Letter From the Chair

Submitted by Casey Colvin on

With the end of the Spring quarter, we mark an entire year of online instruction and learning, a difficult period to be sure, but also one in which we have learned new ways of communicating with our students and our community.  I first want to thank all of my colleagues—faculty and staff—whose unwavering dedication to our shared educational mission has been critical to the success of our programs in the face of major challenges, both personal and professional. Like many of you, I look forward to a return to in-person instruction, to a renewal of the that direct exchange of ideas with peers and students that is essential to the humanistic enterprise.

To the graduating seniors and the MA and PhD students who will be completing their degrees this year, I want to extend my congratulations and appreciation for your essential role in the life of the department during this difficult period.  As I was reminded once again this year, nowhere do I learn more than in the classroom—even the virtual classroom—where new ideas constantly come into being, are challenged, and reconfigured in ways that I could never even imagine were it not for the thoughtful contributions of my students.  It is that passion for exploring ideas, both new and old, that inspires me and gives me great hope for the future of our discipline.

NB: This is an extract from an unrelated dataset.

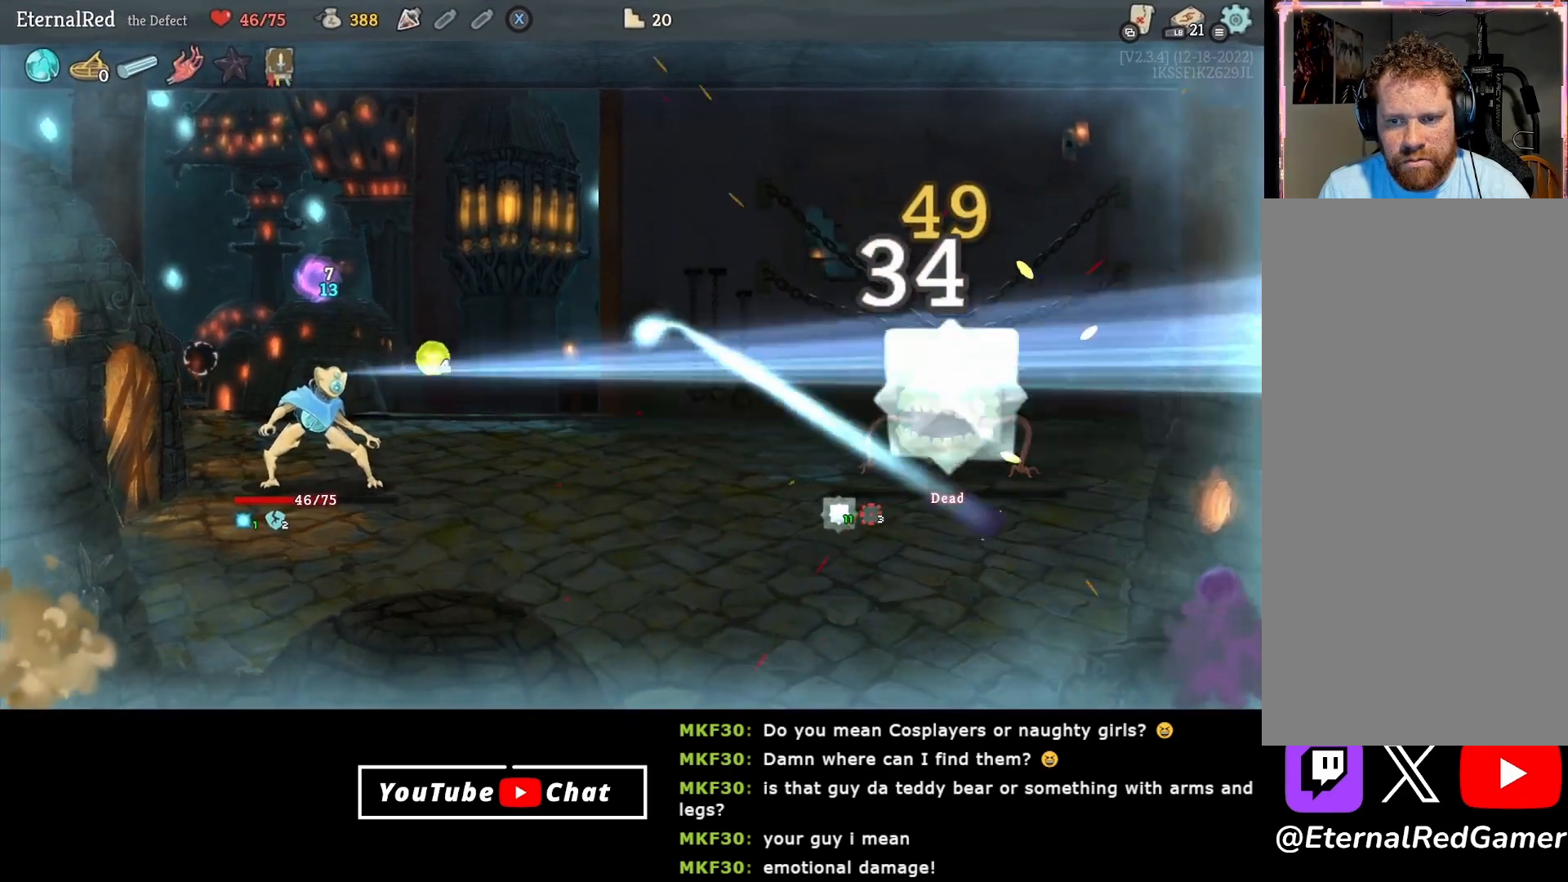
{"buttons": [], "right_stick": "center", "events": []}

With the creation of three new Teaching Professor titles, this has been an especially important year for our instructional faculty who will now enjoy recognition that is more fully representative of their central role in fulfilling the department’s educational mission.  This important change in titles also coincides with the promotion this year of two of our colleagues to the rank of Associate Teaching Professor:  Eduardo Viana da Silva and Samuel Jaffee. Having revived our languishing Portuguese Program, Professor Viana da Silva led the initiative to create a new minor in Portuguese and Luso-Brazilian Studies and has been instrumental in expanding our vision of the field to include the Portuguese-speaking regions of Africa.  A dedicated advocate for innovative teaching, Professor Jaffee has worked tirelessly on a wide range of projects related to pedagogy, his expertise serving as an invaluable resources to colleagues both inside the department and beyond.   To both Professors Jaffee and Viana da Silva, I offer my warmest congratulations.

In a further sign of both renewal and growth, the Department of Spanish and Portuguese Studies is also pleased to announce that three new Assistant Professors will be joining us next year.  Starting this Fall, a leading expert in language pedagogy for heritage speakers, Professor Angélica Amezcua (PhD, Arizona State), will be taking over the directorship of the department’s Spanish Heritage Language program from the program’s founder, Professor María Gillman.  Professor Elizabeth Hochberg (PhD, Princeton), formerly a lecturer in the department, will continue as a valued member of the faculty in her new position as Assistant Professor.  With her specialization in contemporary Chile and Mexico, Professor Hochberg will play an important role in the department’s ongoing efforts to meet the growing demand for classes focused on Latin America.  Rounding out our impressive group of new hires is Professor Juan Pablo Rodríguez Argente del Castillo (PhD, Yale).  An expert in medieval and Renaissance Spanish literature, Professor Rodríguez Argente del Castillo will help to cement the department’s growing reputation as a center of excellence in pre-19th-century Spanish and Colonial Latin American literary and cultural studies.

The positive developments of the last few months leave me especially optimistic for the coming year when there is great hope that we will finally return, as we have long desired, to those communal spaces that are so fundamental to our work as scholars, teachers, and students.